The bartenders only served juice and sodas. I ordered a ginger ale so that on the way back to Joe's, I took my first ever sober taxi ride. The driver had AM radio on, and we were amazed that the pundit was liberal. Now that the country is falling apart and Kansas has redefined science, I figure it's the stylish position to take. As three New Yorkers decked in monochrome, having just eaten truffles in an art museum, winding through the mean streets of the Upper East Side, we felt weird. We were so haughty, elite and out of touch with the retarded redneck on the radio that for a fleeting moment we felt like those born of privilege. Then we got to Joe's apartment and people were playing beer pong. What a drag, eh?

Sunday, November 06, 2005

Blogspot, faceless blog in a sea of blogs.

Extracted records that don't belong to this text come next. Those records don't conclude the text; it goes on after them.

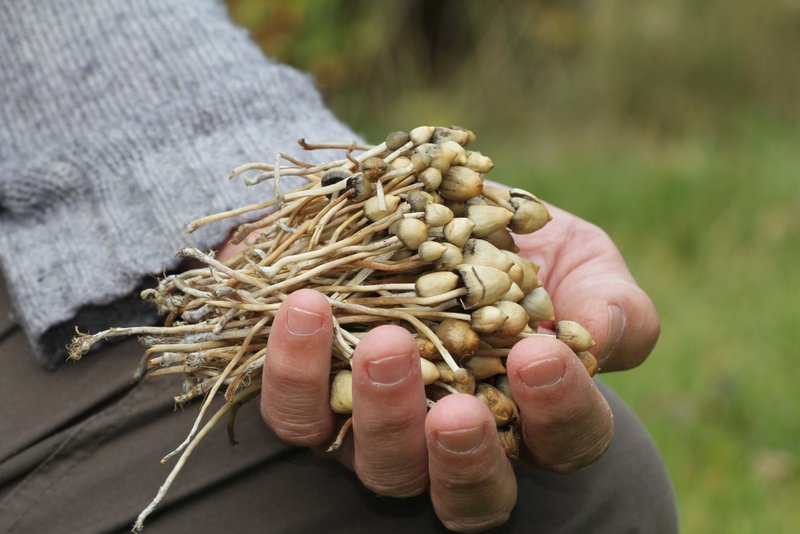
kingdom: Fungi
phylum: Basidiomycota
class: Agaricomycetes
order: Agaricales
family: Hymenogastraceae
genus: Psilocybe
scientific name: Psilocybe semilanceata
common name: spids nøgenhat
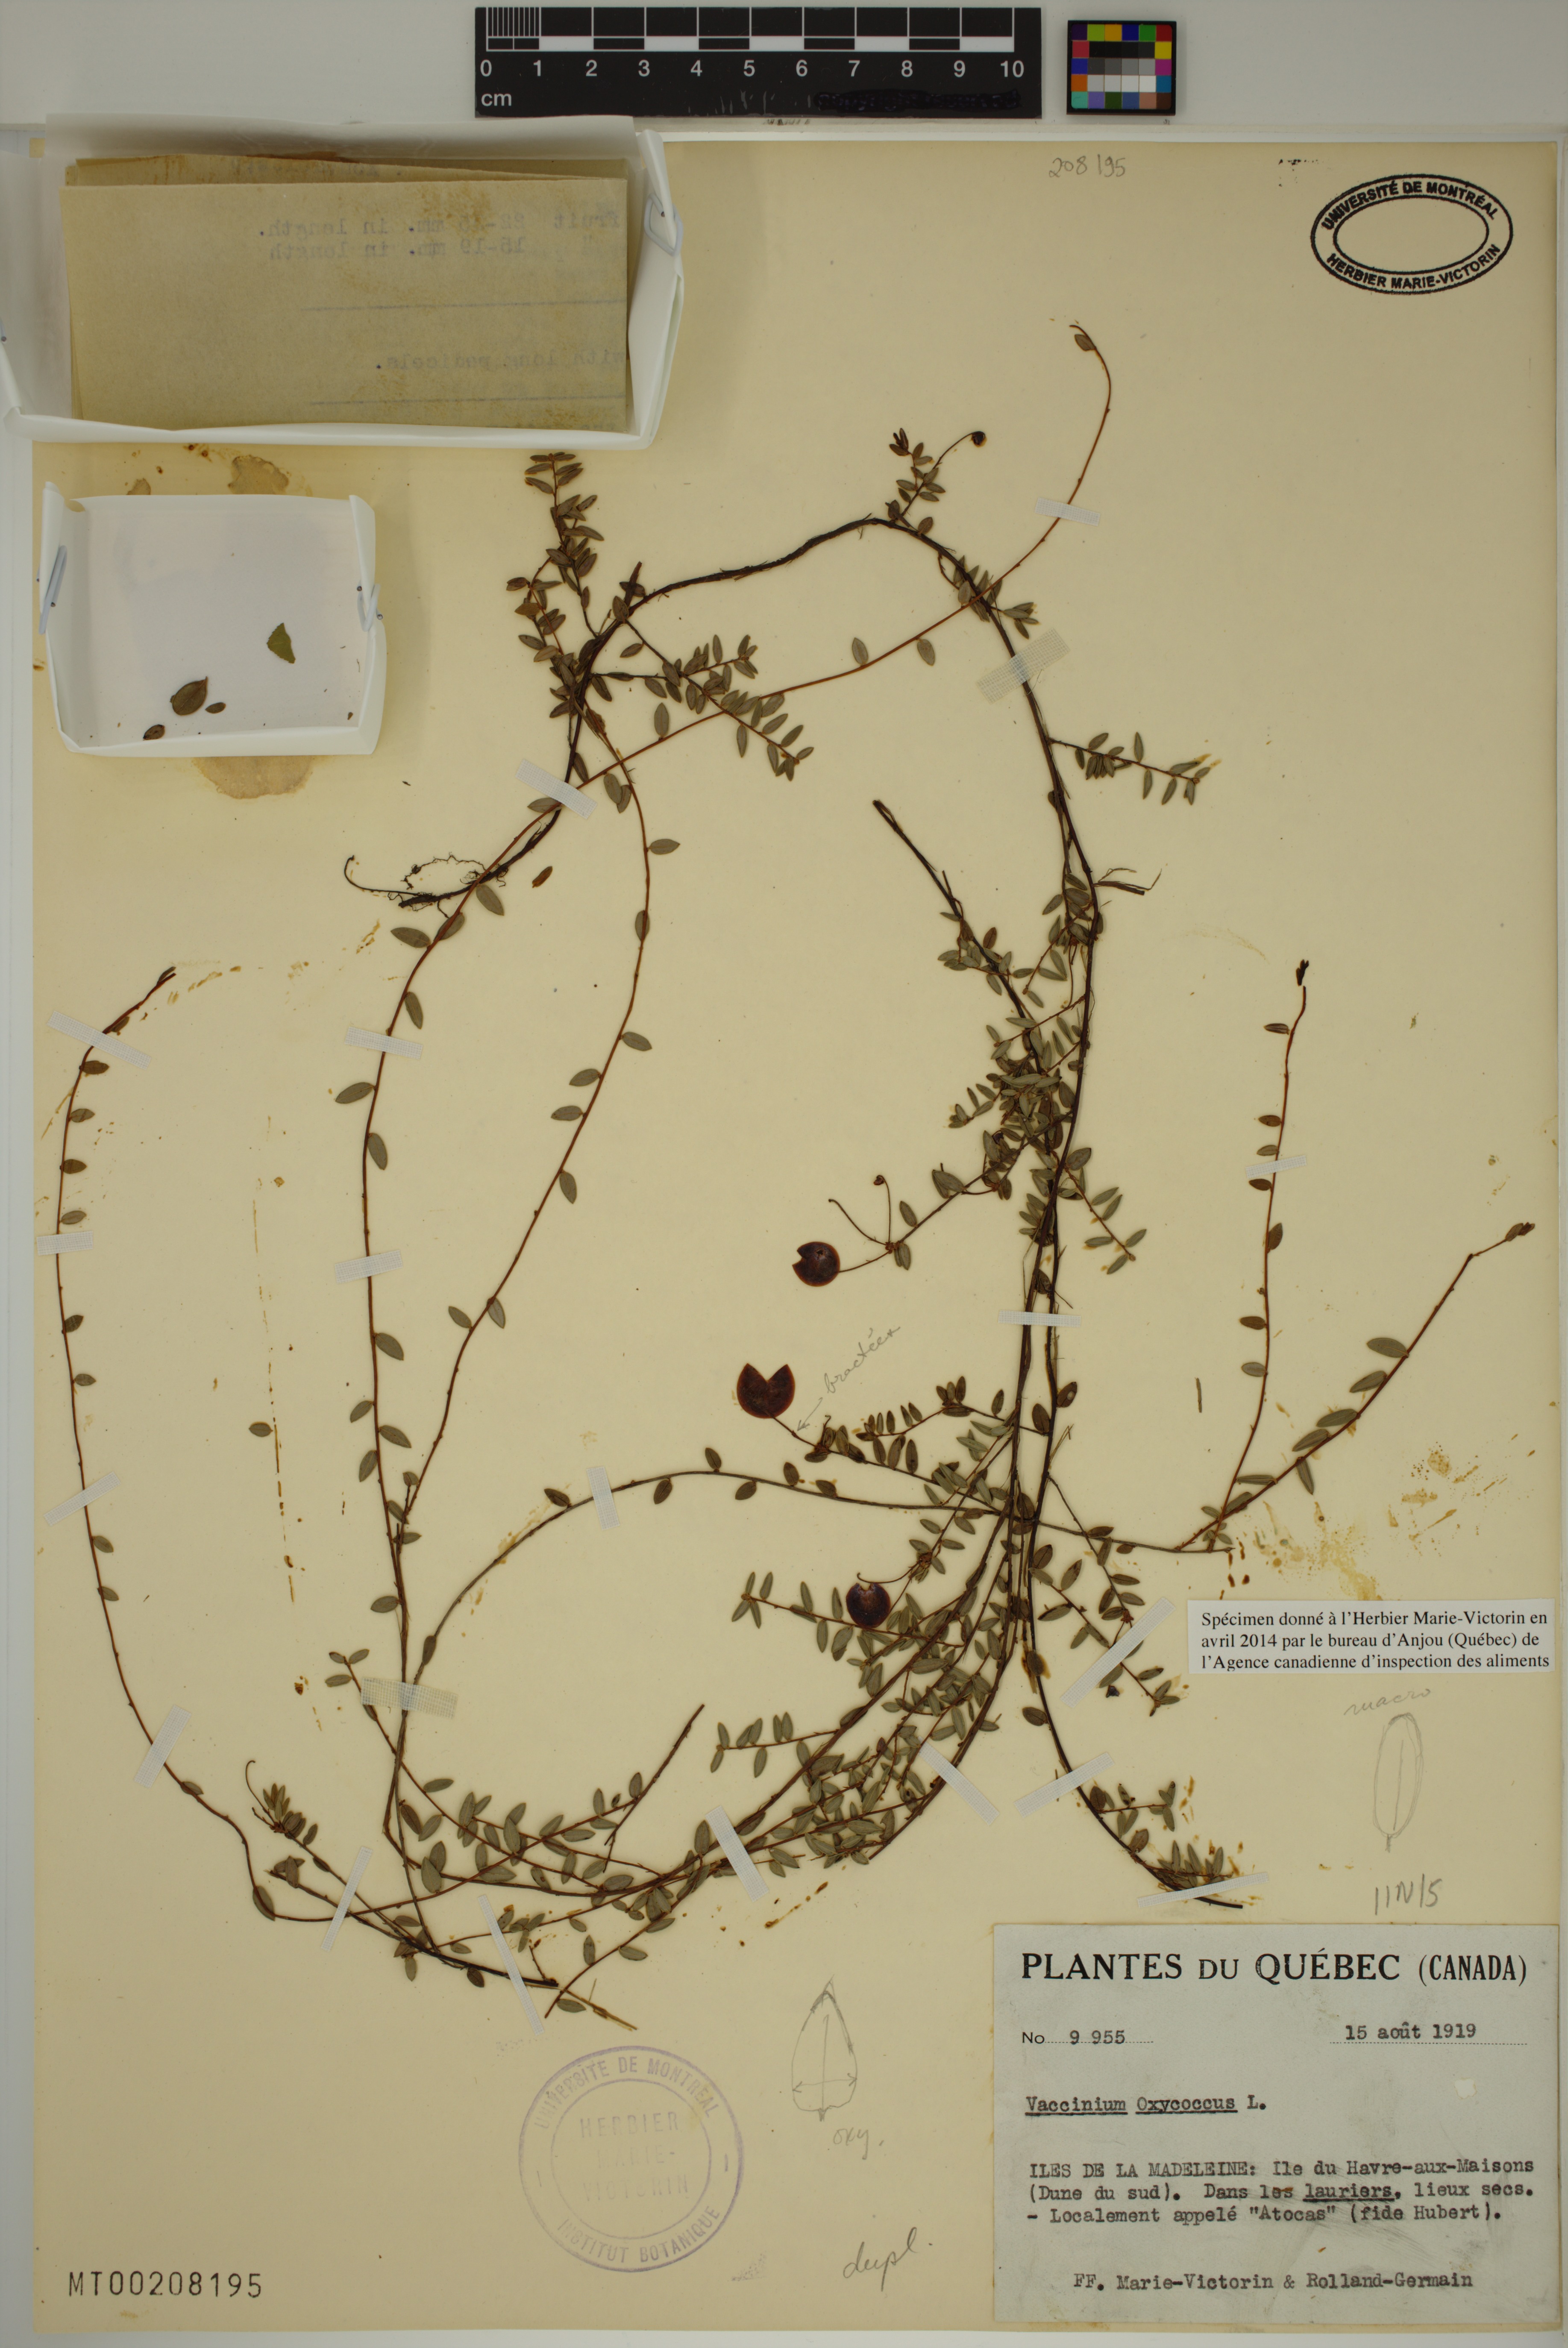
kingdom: Plantae
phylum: Tracheophyta
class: Magnoliopsida
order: Ericales
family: Ericaceae
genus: Vaccinium
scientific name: Vaccinium oxycoccos
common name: Cranberry
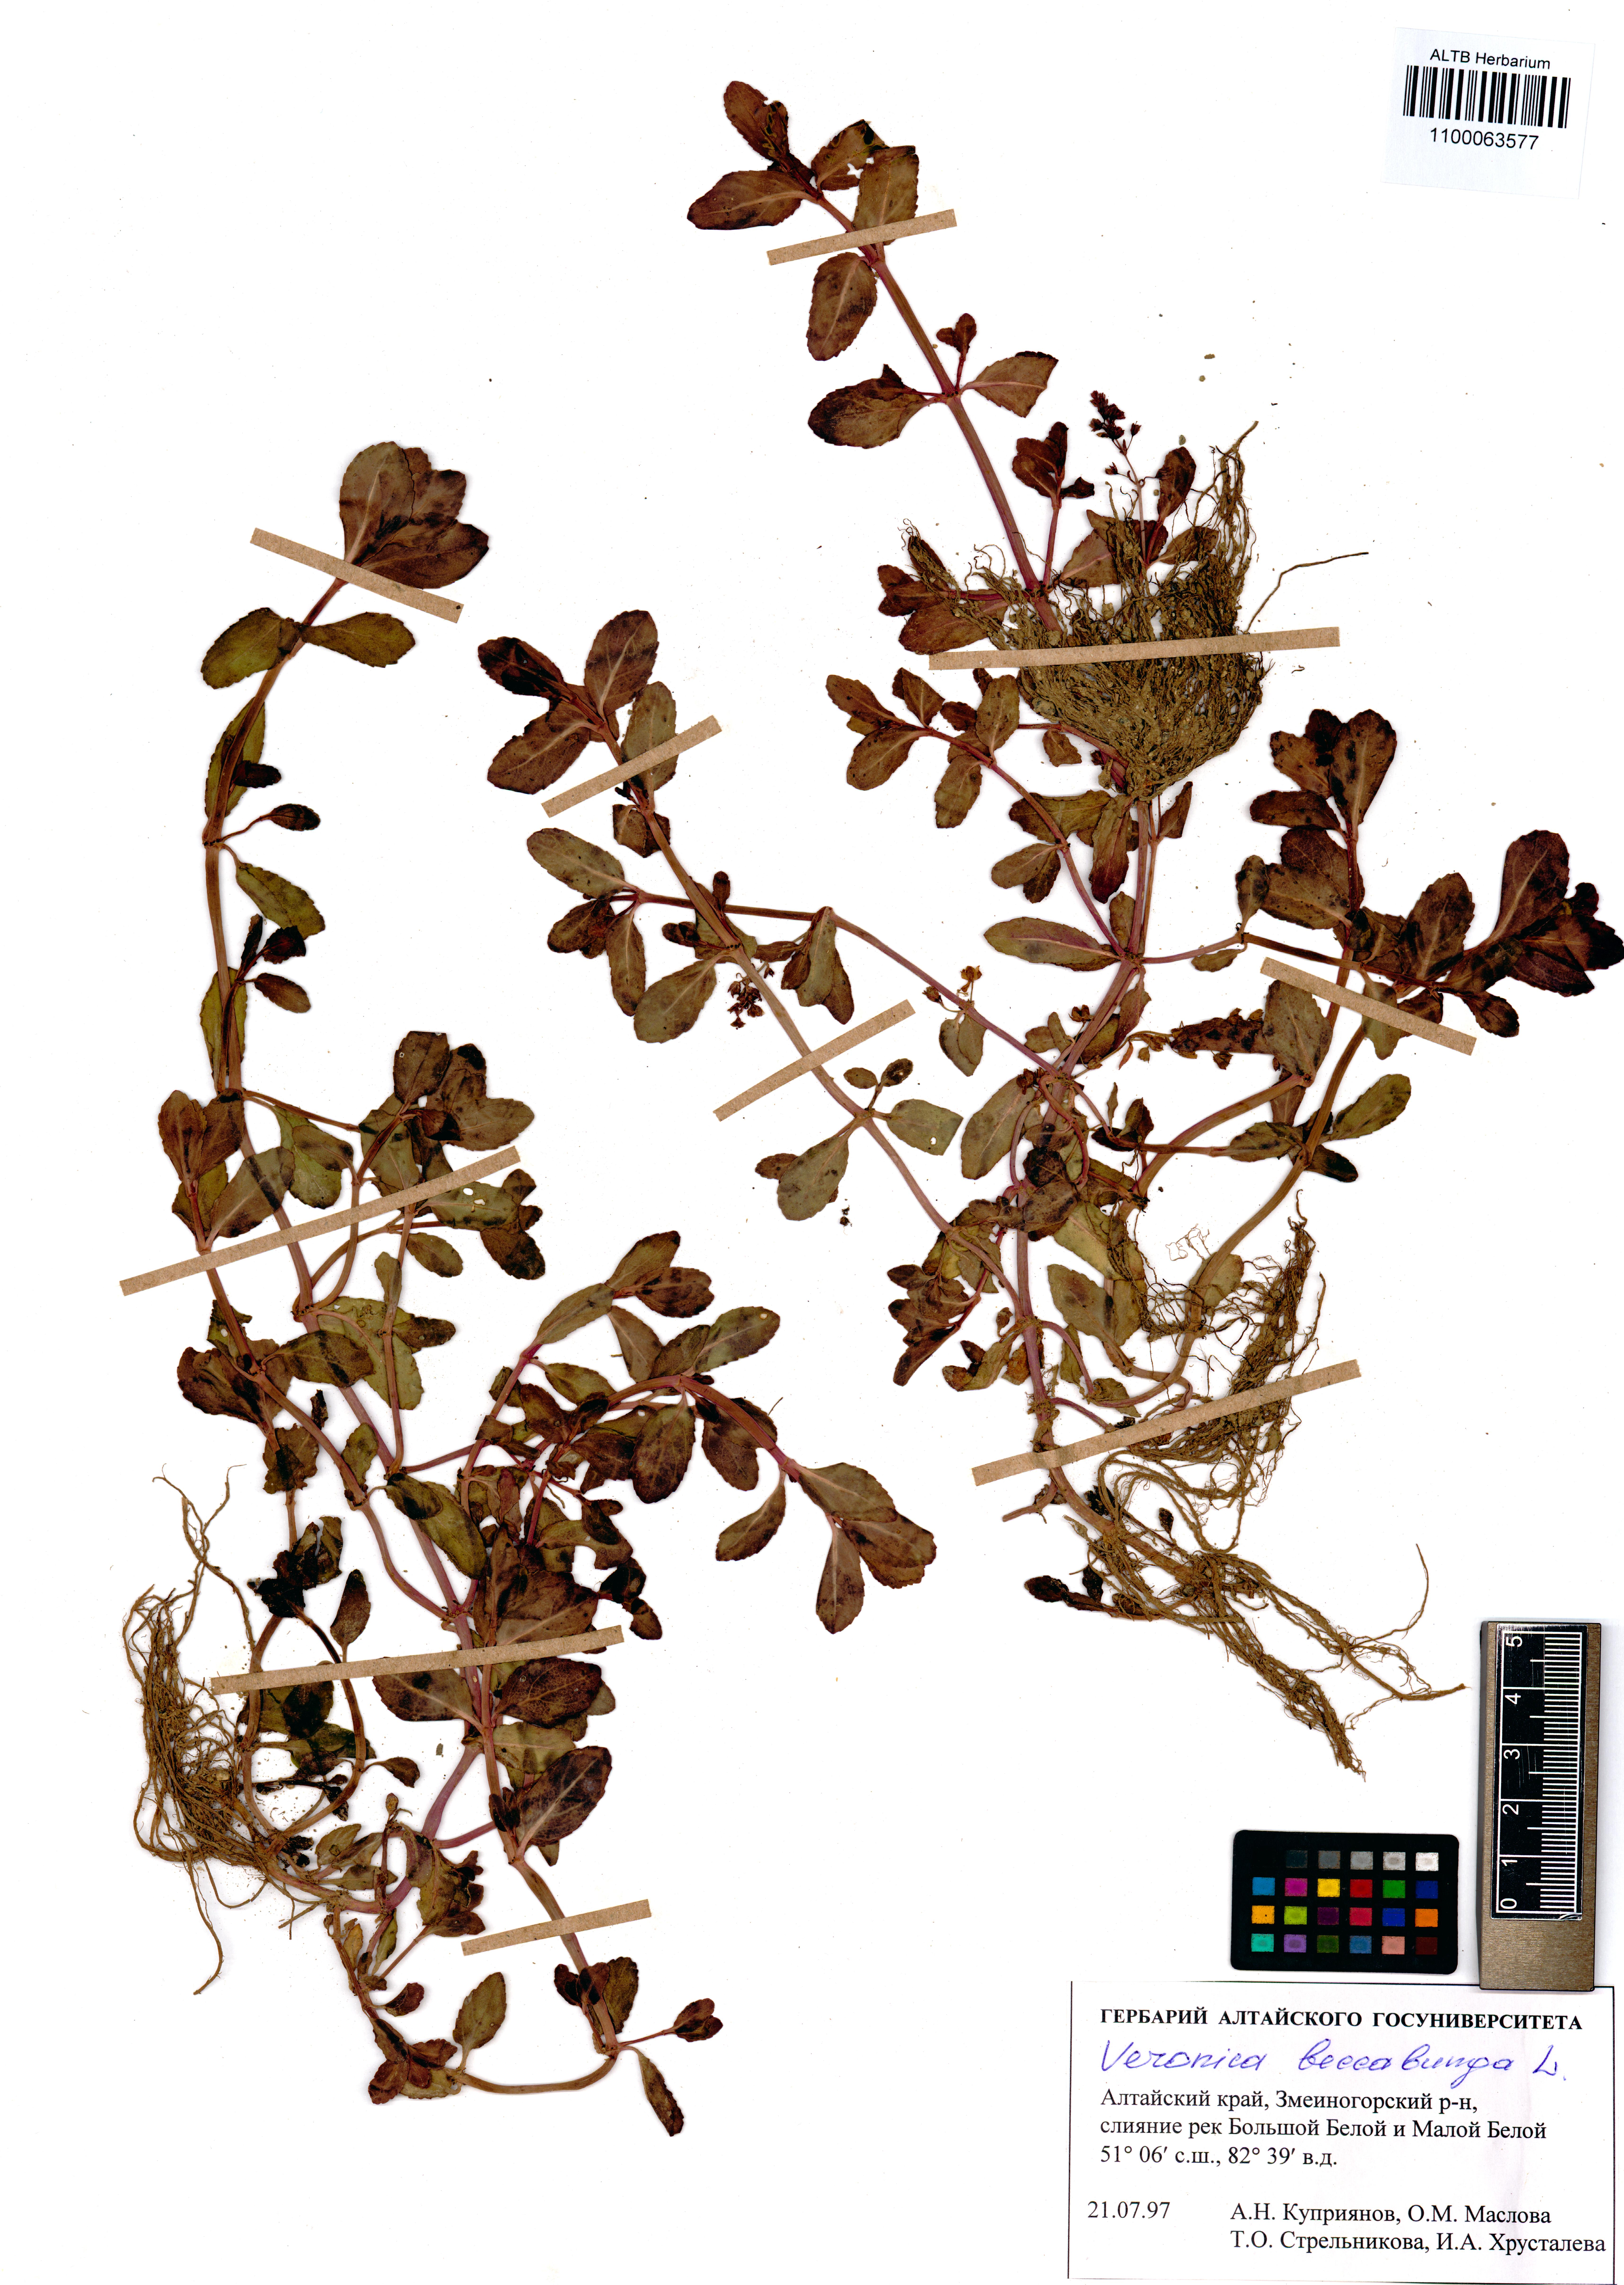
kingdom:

So I'm on line to buy a Chinatown Bus ticket on Friday afternoon and there's this black lady in front of me handing the cashier $20. Ok, so I was going to describe the situation in great detail, but what happened was that I, being Chinese, got shuttled onto the bus before this woman who clearly bought her ticket first. In the absense of any mitigating circumstances that I could see, I'd like to say that Fung Wah is blatantly racist and I am not using them again. What's really galling is that Rosa Parks had her funeral yesterday and that sort of shit still goes on. I am pissed off.

I came back from Boston with two buckets of meats (no lies) and I'm going to go downstairs to feast and watch TV.